Pedido da tarefa. Transcreva sem alterações a parte da entrevista sobre mercados emergentes que começa em "São Paulo - Como" e segue até "Mundo no Maracanã.".

━━━━━ Trecho do texto

Publicado em 31 de julho de 2014 às 08h30.

São Paulo - Como diretor de mercados emergentes do banco americano Morgan Stanley, o indiano Ruchir Sharma administra uma carteira de 25 bilhões de dólares em investimentos nos países em desenvolvimento. Parte de seu trabalho é percorrer o mundo para observar a economia real desses países.

Em julho, ele visitou o Brasil, onde se encontrou com figuras como o ex-presidente do Banco Central Armínio Fraga, coordenador das propostas econômicas da campanha de Aécio Neves à Presidência, e assistiu à final da Copa do Mundo no Maracanã.

“Não poderia deixar de ver um jogo da Copa no ­país do futebol”, afirma Sharma. Nesta entrevista a EXAME, ele fala sobre quais economias poderão se destacar nos próximos anos e como o Brasil correrá o risco de ficar para trás caso não empreenda reformas estruturais. 

EXAME - Até há pouco tempo, o Brasil era a bola da vez para os investidores. Atualmente, essa posição foi perdida para outros emergentes. Por que é tão difícil se manter como um dos favoritos do mercado?

Ruchir Sharma - O principal motivo está na forma como os ciclos políticos funcionam. Quando a economia de um país vai bem, seus governantes ficam complacentes e acabam descuidando das reformas necessárias ao desenvolvimento do ­país. Essas reformas costumam acontecer nos momentos de crise.

Foi assim na década de 90, quando os países emergentes em­preenderam mudanças que levaram a mais abertura comercial, ao fortalecimento dos mercados e a ajustes fiscais.

━━━━━━━━━━
━━━━━ Dados fornecidos

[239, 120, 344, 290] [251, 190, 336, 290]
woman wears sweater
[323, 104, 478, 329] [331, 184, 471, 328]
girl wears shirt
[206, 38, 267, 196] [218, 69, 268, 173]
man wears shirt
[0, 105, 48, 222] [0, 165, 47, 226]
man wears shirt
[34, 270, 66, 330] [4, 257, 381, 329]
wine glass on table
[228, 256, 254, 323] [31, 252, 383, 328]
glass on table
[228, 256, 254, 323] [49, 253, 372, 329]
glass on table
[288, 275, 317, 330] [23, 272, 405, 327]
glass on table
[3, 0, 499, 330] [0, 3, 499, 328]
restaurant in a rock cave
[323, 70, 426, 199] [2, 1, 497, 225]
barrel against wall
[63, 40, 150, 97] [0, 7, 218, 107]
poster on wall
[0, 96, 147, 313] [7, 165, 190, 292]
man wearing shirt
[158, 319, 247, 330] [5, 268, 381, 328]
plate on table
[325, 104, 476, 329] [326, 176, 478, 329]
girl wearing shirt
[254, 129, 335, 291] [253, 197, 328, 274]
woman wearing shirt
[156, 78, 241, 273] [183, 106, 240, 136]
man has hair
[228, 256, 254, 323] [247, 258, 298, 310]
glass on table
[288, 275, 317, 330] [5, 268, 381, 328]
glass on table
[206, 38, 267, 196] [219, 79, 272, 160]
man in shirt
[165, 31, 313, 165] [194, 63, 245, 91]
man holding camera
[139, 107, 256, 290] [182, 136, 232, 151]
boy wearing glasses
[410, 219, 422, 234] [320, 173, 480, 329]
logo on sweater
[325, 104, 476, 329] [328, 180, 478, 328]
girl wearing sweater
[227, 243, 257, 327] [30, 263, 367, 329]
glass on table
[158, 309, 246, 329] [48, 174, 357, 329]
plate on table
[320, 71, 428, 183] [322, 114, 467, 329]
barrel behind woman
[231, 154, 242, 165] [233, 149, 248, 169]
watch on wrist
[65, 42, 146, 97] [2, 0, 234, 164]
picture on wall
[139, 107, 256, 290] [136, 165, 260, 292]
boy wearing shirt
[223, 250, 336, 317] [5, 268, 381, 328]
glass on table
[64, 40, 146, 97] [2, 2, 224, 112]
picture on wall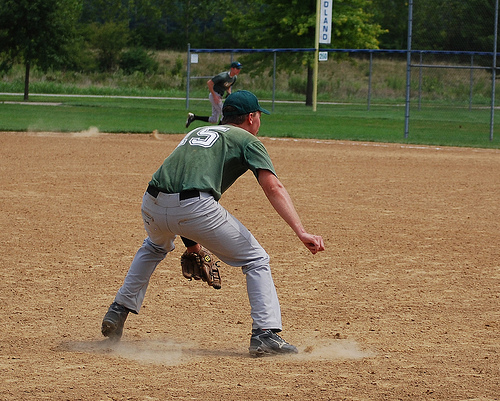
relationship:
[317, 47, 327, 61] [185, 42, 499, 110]
sign on fence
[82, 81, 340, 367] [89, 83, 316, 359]
man in baseball uniform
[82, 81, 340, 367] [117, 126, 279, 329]
man in baseball uniform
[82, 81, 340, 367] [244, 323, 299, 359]
man in shoe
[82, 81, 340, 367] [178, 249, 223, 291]
man holding baseball mit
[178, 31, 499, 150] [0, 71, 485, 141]
fence on other side field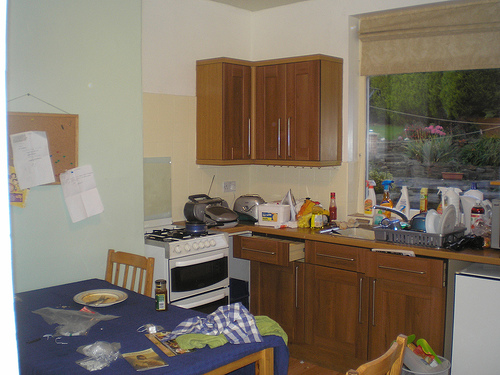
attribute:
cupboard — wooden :
[254, 253, 304, 348]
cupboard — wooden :
[209, 216, 309, 262]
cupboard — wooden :
[300, 229, 375, 272]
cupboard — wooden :
[286, 249, 368, 373]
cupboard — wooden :
[369, 242, 448, 291]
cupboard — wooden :
[363, 254, 442, 373]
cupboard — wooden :
[213, 60, 262, 171]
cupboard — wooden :
[235, 55, 311, 169]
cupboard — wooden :
[264, 52, 327, 166]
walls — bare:
[82, 52, 184, 158]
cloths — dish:
[148, 305, 294, 357]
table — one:
[41, 278, 288, 370]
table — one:
[17, 270, 283, 373]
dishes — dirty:
[41, 262, 146, 371]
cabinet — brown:
[189, 51, 349, 168]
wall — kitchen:
[142, 47, 195, 160]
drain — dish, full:
[368, 185, 469, 254]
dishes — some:
[369, 189, 483, 246]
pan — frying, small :
[152, 216, 234, 242]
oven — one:
[147, 208, 232, 303]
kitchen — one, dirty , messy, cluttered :
[22, 13, 498, 364]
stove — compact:
[147, 219, 239, 321]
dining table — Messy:
[17, 275, 288, 374]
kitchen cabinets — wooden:
[230, 227, 445, 367]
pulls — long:
[358, 276, 376, 326]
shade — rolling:
[358, 4, 498, 74]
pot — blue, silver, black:
[183, 216, 223, 236]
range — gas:
[144, 216, 231, 316]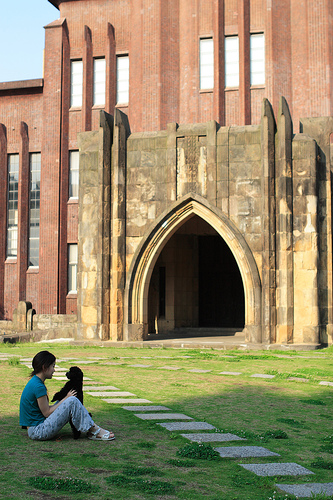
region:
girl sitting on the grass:
[12, 345, 137, 448]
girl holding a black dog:
[19, 346, 126, 445]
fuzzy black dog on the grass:
[49, 360, 98, 445]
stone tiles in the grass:
[43, 357, 317, 498]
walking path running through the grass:
[26, 349, 319, 498]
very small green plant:
[176, 437, 218, 464]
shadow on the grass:
[0, 394, 332, 499]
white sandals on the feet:
[84, 419, 114, 440]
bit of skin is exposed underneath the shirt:
[24, 426, 32, 430]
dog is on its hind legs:
[51, 364, 93, 443]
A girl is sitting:
[22, 351, 114, 441]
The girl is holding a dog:
[21, 351, 115, 440]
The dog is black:
[53, 366, 83, 439]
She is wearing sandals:
[87, 424, 115, 441]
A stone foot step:
[159, 420, 211, 432]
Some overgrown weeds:
[26, 473, 96, 494]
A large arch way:
[125, 194, 265, 342]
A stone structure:
[77, 110, 330, 345]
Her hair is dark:
[28, 350, 55, 373]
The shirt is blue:
[20, 376, 46, 425]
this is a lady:
[21, 351, 89, 453]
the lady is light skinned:
[40, 396, 47, 413]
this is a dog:
[66, 365, 80, 386]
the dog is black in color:
[69, 368, 80, 386]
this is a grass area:
[203, 370, 254, 423]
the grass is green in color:
[178, 468, 216, 495]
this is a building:
[87, 64, 324, 259]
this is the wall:
[131, 13, 189, 118]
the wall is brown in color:
[128, 9, 174, 110]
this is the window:
[226, 34, 241, 88]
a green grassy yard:
[6, 339, 327, 497]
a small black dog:
[51, 366, 83, 406]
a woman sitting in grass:
[16, 349, 113, 443]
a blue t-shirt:
[17, 374, 47, 428]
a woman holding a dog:
[16, 347, 117, 444]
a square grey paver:
[208, 442, 276, 457]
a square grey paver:
[237, 460, 313, 473]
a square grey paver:
[275, 482, 332, 496]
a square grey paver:
[180, 432, 245, 442]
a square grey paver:
[155, 418, 216, 429]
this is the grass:
[160, 385, 178, 395]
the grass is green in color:
[115, 469, 157, 493]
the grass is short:
[70, 454, 143, 486]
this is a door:
[132, 192, 266, 337]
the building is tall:
[8, 104, 327, 342]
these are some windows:
[7, 148, 39, 263]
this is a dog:
[56, 365, 79, 392]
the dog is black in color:
[68, 378, 79, 388]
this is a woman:
[14, 353, 115, 442]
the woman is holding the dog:
[26, 379, 84, 418]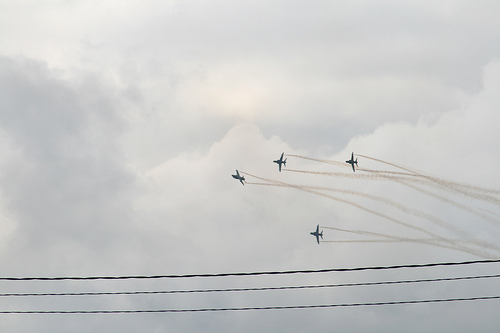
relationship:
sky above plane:
[3, 6, 497, 330] [304, 213, 334, 255]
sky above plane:
[3, 6, 497, 330] [222, 165, 250, 190]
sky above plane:
[3, 6, 497, 330] [264, 150, 293, 172]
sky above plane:
[3, 6, 497, 330] [338, 145, 373, 176]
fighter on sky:
[311, 224, 325, 244] [3, 6, 497, 330]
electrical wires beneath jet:
[1, 259, 498, 314] [343, 152, 360, 174]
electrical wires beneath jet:
[1, 259, 498, 314] [272, 152, 287, 173]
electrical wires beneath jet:
[1, 259, 498, 314] [308, 224, 325, 245]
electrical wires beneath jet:
[1, 259, 498, 314] [230, 168, 245, 186]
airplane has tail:
[272, 148, 292, 170] [283, 159, 288, 166]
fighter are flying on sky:
[311, 224, 325, 244] [143, 13, 450, 151]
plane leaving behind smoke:
[344, 150, 361, 173] [356, 165, 498, 197]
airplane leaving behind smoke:
[272, 152, 291, 170] [284, 152, 499, 229]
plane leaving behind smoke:
[229, 166, 246, 186] [356, 152, 499, 206]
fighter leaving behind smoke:
[311, 224, 325, 244] [239, 167, 497, 259]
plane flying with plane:
[338, 150, 368, 180] [272, 147, 292, 172]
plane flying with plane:
[231, 170, 245, 186] [299, 212, 342, 251]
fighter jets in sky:
[311, 224, 325, 244] [3, 6, 497, 330]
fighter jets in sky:
[107, 115, 255, 291] [42, 100, 231, 333]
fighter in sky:
[311, 224, 325, 244] [3, 6, 497, 330]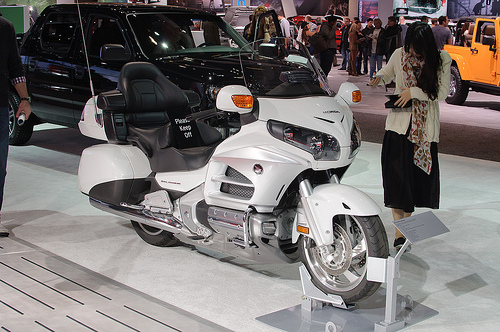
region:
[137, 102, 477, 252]
the motorcycle is white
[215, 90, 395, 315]
the motorcycle is white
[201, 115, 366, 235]
the motorcycle is white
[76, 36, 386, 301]
a white street motorcycle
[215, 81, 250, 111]
the amber turning signal light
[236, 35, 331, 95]
the motorcycles tinted windshield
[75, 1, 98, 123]
the motorcycle radio antenna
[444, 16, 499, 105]
a school bus yellow truck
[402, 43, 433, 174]
a ladies floral scarf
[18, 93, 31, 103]
a mans wrist watch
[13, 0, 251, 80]
a black pick up truck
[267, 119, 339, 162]
the motorcycles right side headlight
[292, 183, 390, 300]
the front fender and wheel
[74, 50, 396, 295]
white motorcycle on display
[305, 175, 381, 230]
fender on bike wheel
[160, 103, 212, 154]
sign on bike seat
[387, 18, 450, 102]
woman with long hair looking down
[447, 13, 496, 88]
side of orange vehicle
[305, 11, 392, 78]
crowd of people standing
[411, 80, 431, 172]
long scarf on woman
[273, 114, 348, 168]
headlights on front of bike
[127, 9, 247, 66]
windshield of parked vehicle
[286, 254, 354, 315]
black tire in stand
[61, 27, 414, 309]
A large white motorcycle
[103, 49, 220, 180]
The seat of a motorcycle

━━━━━━━━━━

Resposta escrita.
São Paulo - Como diretor de mercados emergentes do banco americano Morgan Stanley, o indiano Ruchir Sharma administra uma carteira de 25 bilhões de dólares em investimentos nos países em desenvolvimento. Parte de seu trabalho é percorrer o mundo para observar a economia real desses países.

Em julho, ele visitou o Brasil, onde se encontrou com figuras como o ex-presidente do Banco Central Armínio Fraga, coordenador das propostas econômicas da campanha de Aécio Neves à Presidência, e assistiu à final da Copa do Mundo no Maracanã.